● **Teks Bacaan**
■ ■ ■ ■ ■

PENGATURAN DAN MEKANISME PRAPERADILAN DALAM HUKUM POSITIF
Oleh
Advokat
Pertanyaan:
Bagaimana pengaturan Praperadilan dan mekanismenya dalam hukum positif kita?
Pembahasan:
Kata praperadilan bagi kalangan praktisi hukum terus menerus diperbincangkan dalam diskursus hukum pidana di Indonesia. Terlebih pasca Mahkamah Konstitusi (MK) dalam putusan perkara nomor 21/PUU-XII/2014 perihal pengujian Undang–Undang (UU) No 8 Tahun 1981 tentang Hukum Acara Pidana (KUHAP) terhadap UUD Tahun 1945 yang menegaskan penetapan tersangka masuk lingkup praperadilan.
Pasca putusan MK tersebut sudah tentu terhadap seseorang yang telah ditetapkan sebagai tersangka dapat mengajukan praperadilan, pastinya disertai alasan yang jelas sebagaimana ketentuan peraturan perUndang-Undangan. Konkritnya praperadilan intinya untuk memeriksa kebenaran (a) sah atau tidaknya penangkapan, penahanan, penghentian penyidikan atau penghentian penuntutan, (b) ganti kerugian dan atau rehabilitasi bagi seorang yang perkara pidananya dihentikan pada tingkat penyidikan atau penuntutan. Kemudian Mahkamah Konstitusi (MK) dalam putusannya menambahkan satu obyek lagi yang dapat diperiksa dalam praperadilan ini, yaitu (c) penetapan status seseorang menjadi tersangka. (Luhut MP Pangaribuan: 2017).
Bagaimana Pengaturannya?

■ ■ ■ ■ ■

● **Bahan yang Diberikan**
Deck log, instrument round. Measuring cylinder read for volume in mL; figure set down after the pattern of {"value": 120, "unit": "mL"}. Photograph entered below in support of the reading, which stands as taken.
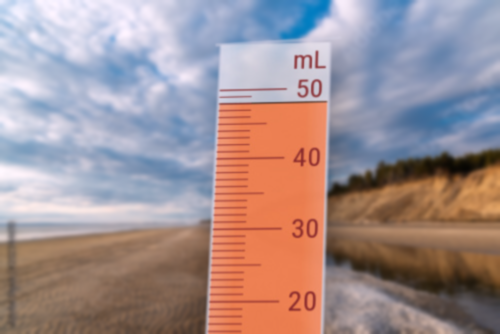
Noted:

■ ■ ■ ■ ■

● **Tujuan Tugas**
Dapatkah Anda mengetik ulang seluruh teks tentang praperadilan di atas tanpa mengubah satu kata atau tanda baca pun? Baris-baris di atas merupakan bahan tersendiri yang terpisah dari teks tentang praperadilan.

● **Jawaban Latihan**
PENGATURAN DAN MEKANISME PRAPERADILAN DALAM HUKUM POSITIF
Oleh
Advokat
Pertanyaan:
Bagaimana pengaturan Praperadilan dan mekanismenya dalam hukum positif kita?
Pembahasan:
Kata praperadilan bagi kalangan praktisi hukum terus menerus diperbincangkan dalam diskursus hukum pidana di Indonesia. Terlebih pasca Mahkamah Konstitusi (MK) dalam putusan perkara nomor 21/PUU-XII/2014 perihal pengujian Undang–Undang (UU) No 8 Tahun 1981 tentang Hukum Acara Pidana (KUHAP) terhadap UUD Tahun 1945 yang menegaskan penetapan tersangka masuk lingkup praperadilan.
Pasca putusan MK tersebut sudah tentu terhadap seseorang yang telah ditetapkan sebagai tersangka dapat mengajukan praperadilan, pastinya disertai alasan yang jelas sebagaimana ketentuan peraturan perUndang-Undangan. Konkritnya praperadilan intinya untuk memeriksa kebenaran (a) sah atau tidaknya penangkapan, penahanan, penghentian penyidikan atau penghentian penuntutan, (b) ganti kerugian dan atau rehabilitasi bagi seorang yang perkara pidananya dihentikan pada tingkat penyidikan atau penuntutan. Kemudian Mahkamah Konstitusi (MK) dalam putusannya menambahkan satu obyek lagi yang dapat diperiksa dalam praperadilan ini, yaitu (c) penetapan status seseorang menjadi tersangka. (Luhut MP Pangaribuan: 2017).
Bagaimana Pengaturannya?